RECORDS TO USE >>
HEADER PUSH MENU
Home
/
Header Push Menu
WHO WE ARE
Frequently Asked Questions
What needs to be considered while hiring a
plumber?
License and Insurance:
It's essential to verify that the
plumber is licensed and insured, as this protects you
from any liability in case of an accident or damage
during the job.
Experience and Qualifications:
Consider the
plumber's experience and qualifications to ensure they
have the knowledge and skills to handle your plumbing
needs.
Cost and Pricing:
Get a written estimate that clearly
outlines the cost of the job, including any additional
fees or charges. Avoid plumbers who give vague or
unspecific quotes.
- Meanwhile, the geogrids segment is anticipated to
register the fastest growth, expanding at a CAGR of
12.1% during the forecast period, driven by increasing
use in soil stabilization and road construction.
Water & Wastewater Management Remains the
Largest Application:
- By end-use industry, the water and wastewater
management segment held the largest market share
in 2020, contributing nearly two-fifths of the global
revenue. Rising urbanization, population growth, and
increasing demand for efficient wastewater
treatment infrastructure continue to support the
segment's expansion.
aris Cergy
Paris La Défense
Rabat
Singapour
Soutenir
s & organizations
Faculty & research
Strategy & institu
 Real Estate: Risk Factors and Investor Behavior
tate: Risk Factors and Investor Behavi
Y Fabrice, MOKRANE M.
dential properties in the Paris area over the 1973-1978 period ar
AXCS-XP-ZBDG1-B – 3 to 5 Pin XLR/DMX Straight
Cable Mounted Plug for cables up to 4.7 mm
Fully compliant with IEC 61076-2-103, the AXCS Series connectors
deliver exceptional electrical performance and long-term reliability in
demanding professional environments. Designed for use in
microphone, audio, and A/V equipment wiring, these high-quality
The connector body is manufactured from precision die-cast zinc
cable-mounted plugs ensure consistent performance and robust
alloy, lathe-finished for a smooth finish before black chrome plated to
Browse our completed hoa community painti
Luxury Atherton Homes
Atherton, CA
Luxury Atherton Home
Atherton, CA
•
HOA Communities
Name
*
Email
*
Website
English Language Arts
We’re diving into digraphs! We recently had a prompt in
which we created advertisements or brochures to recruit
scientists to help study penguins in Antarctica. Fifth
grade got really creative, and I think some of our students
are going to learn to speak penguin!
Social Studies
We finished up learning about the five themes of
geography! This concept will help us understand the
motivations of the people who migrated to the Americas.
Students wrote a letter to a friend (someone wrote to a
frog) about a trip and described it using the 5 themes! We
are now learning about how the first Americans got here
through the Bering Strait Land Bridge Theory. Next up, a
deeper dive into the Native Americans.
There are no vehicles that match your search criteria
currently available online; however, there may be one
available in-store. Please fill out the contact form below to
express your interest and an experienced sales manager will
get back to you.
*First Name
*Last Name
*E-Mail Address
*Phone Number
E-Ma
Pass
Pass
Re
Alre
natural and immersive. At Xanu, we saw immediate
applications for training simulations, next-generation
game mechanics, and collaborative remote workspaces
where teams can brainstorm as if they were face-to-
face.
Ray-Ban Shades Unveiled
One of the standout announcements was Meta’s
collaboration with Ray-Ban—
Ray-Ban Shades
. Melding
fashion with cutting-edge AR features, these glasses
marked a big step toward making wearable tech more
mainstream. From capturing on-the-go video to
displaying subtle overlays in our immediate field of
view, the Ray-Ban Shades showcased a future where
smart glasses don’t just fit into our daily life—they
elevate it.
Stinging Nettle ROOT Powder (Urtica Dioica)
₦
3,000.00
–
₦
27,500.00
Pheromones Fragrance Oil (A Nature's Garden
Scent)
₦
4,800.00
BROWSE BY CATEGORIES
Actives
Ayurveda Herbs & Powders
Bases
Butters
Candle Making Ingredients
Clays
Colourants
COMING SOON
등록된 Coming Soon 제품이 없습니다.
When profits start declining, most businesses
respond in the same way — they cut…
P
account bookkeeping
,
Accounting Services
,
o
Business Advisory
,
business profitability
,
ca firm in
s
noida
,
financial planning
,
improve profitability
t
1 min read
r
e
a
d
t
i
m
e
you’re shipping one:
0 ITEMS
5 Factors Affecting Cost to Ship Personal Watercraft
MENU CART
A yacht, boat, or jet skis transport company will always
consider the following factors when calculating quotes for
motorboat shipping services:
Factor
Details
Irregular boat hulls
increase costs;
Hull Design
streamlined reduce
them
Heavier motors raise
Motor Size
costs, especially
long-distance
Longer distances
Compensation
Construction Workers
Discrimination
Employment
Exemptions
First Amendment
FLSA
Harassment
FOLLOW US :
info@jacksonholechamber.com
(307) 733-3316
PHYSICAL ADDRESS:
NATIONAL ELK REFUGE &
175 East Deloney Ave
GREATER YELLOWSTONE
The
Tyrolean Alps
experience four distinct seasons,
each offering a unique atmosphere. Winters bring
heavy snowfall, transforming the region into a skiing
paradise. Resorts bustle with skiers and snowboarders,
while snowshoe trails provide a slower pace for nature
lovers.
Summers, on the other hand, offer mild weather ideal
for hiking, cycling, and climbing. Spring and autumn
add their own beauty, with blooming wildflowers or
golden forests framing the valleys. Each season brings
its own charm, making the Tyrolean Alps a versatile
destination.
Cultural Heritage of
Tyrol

ASSIGNMENT >>
The response must reproduce the whole listing exactly.

ANSWER FOR THIS EXERCISE >>
HEADER PUSH MENU
Home
/
Header Push Menu
WHO WE ARE
Frequently Asked Questions
What needs to be considered while hiring a
plumber?
License and Insurance:
It's essential to verify that the
plumber is licensed and insured, as this protects you
from any liability in case of an accident or damage
during the job.
Experience and Qualifications:
Consider the
plumber's experience and qualifications to ensure they
have the knowledge and skills to handle your plumbing
needs.
Cost and Pricing:
Get a written estimate that clearly
outlines the cost of the job, including any additional
fees or charges. Avoid plumbers who give vague or
unspecific quotes.
- Meanwhile, the geogrids segment is anticipated to
register the fastest growth, expanding at a CAGR of
12.1% during the forecast period, driven by increasing
use in soil stabilization and road construction.
Water & Wastewater Management Remains the
Largest Application:
- By end-use industry, the water and wastewater
management segment held the largest market share
in 2020, contributing nearly two-fifths of the global
revenue. Rising urbanization, population growth, and
increasing demand for efficient wastewater
treatment infrastructure continue to support the
segment's expansion.
aris Cergy
Paris La Défense
Rabat
Singapour
Soutenir
s & organizations
Faculty & research
Strategy & institu
 Real Estate: Risk Factors and Investor Behavior
tate: Risk Factors and Investor Behavi
Y Fabrice, MOKRANE M.
dential properties in the Paris area over the 1973-1978 period ar
AXCS-XP-ZBDG1-B – 3 to 5 Pin XLR/DMX Straight
Cable Mounted Plug for cables up to 4.7 mm
Fully compliant with IEC 61076-2-103, the AXCS Series connectors
deliver exceptional electrical performance and long-term reliability in
demanding professional environments. Designed for use in
microphone, audio, and A/V equipment wiring, these high-quality
The connector body is manufactured from precision die-cast zinc
cable-mounted plugs ensure consistent performance and robust
alloy, lathe-finished for a smooth finish before black chrome plated to
Browse our completed hoa community painti
Luxury Atherton Homes
Atherton, CA
Luxury Atherton Home
Atherton, CA
•
HOA Communities
Name
*
Email
*
Website
English Language Arts
We’re diving into digraphs! We recently had a prompt in
which we created advertisements or brochures to recruit
scientists to help study penguins in Antarctica. Fifth
grade got really creative, and I think some of our students
are going to learn to speak penguin!
Social Studies
We finished up learning about the five themes of
geography! This concept will help us understand the
motivations of the people who migrated to the Americas.
Students wrote a letter to a friend (someone wrote to a
frog) about a trip and described it using the 5 themes! We
are now learning about how the first Americans got here
through the Bering Strait Land Bridge Theory. Next up, a
deeper dive into the Native Americans.
There are no vehicles that match your search criteria
currently available online; however, there may be one
available in-store. Please fill out the contact form below to
express your interest and an experienced sales manager will
get back to you.
*First Name
*Last Name
*E-Mail Address
*Phone Number
E-Ma
Pass
Pass
Re
Alre
natural and immersive. At Xanu, we saw immediate
applications for training simulations, next-generation
game mechanics, and collaborative remote workspaces
where teams can brainstorm as if they were face-to-
face.
Ray-Ban Shades Unveiled
One of the standout announcements was Meta’s
collaboration with Ray-Ban—
Ray-Ban Shades
. Melding
fashion with cutting-edge AR features, these glasses
marked a big step toward making wearable tech more
mainstream. From capturing on-the-go video to
displaying subtle overlays in our immediate field of
view, the Ray-Ban Shades showcased a future where
smart glasses don’t just fit into our daily life—they
elevate it.
Stinging Nettle ROOT Powder (Urtica Dioica)
₦
3,000.00
–
₦
27,500.00
Pheromones Fragrance Oil (A Nature's Garden
Scent)
₦
4,800.00
BROWSE BY CATEGORIES
Actives
Ayurveda Herbs & Powders
Bases
Butters
Candle Making Ingredients
Clays
Colourants
COMING SOON
등록된 Coming Soon 제품이 없습니다.
When profits start declining, most businesses
respond in the same way — they cut…
P
account bookkeeping
,
Accounting Services
,
o
Business Advisory
,
business profitability
,
ca firm in
s
noida
,
financial planning
,
improve profitability
t
1 min read
r
e
a
d
t
i
m
e
you’re shipping one:
0 ITEMS
5 Factors Affecting Cost to Ship Personal Watercraft
MENU CART
A yacht, boat, or jet skis transport company will always
consider the following factors when calculating quotes for
motorboat shipping services:
Factor
Details
Irregular boat hulls
increase costs;
Hull Design
streamlined reduce
them
Heavier motors raise
Motor Size
costs, especially
long-distance
Longer distances
Compensation
Construction Workers
Discrimination
Employment
Exemptions
First Amendment
FLSA
Harassment
FOLLOW US :
info@jacksonholechamber.com
(307) 733-3316
PHYSICAL ADDRESS:
NATIONAL ELK REFUGE &
175 East Deloney Ave
GREATER YELLOWSTONE
The
Tyrolean Alps
experience four distinct seasons,
each offering a unique atmosphere. Winters bring
heavy snowfall, transforming the region into a skiing
paradise. Resorts bustle with skiers and snowboarders,
while snowshoe trails provide a slower pace for nature
lovers.
Summers, on the other hand, offer mild weather ideal
for hiking, cycling, and climbing. Spring and autumn
add their own beauty, with blooming wildflowers or
golden forests framing the valleys. Each season brings
its own charm, making the Tyrolean Alps a versatile
destination.
Cultural Heritage of
Tyrol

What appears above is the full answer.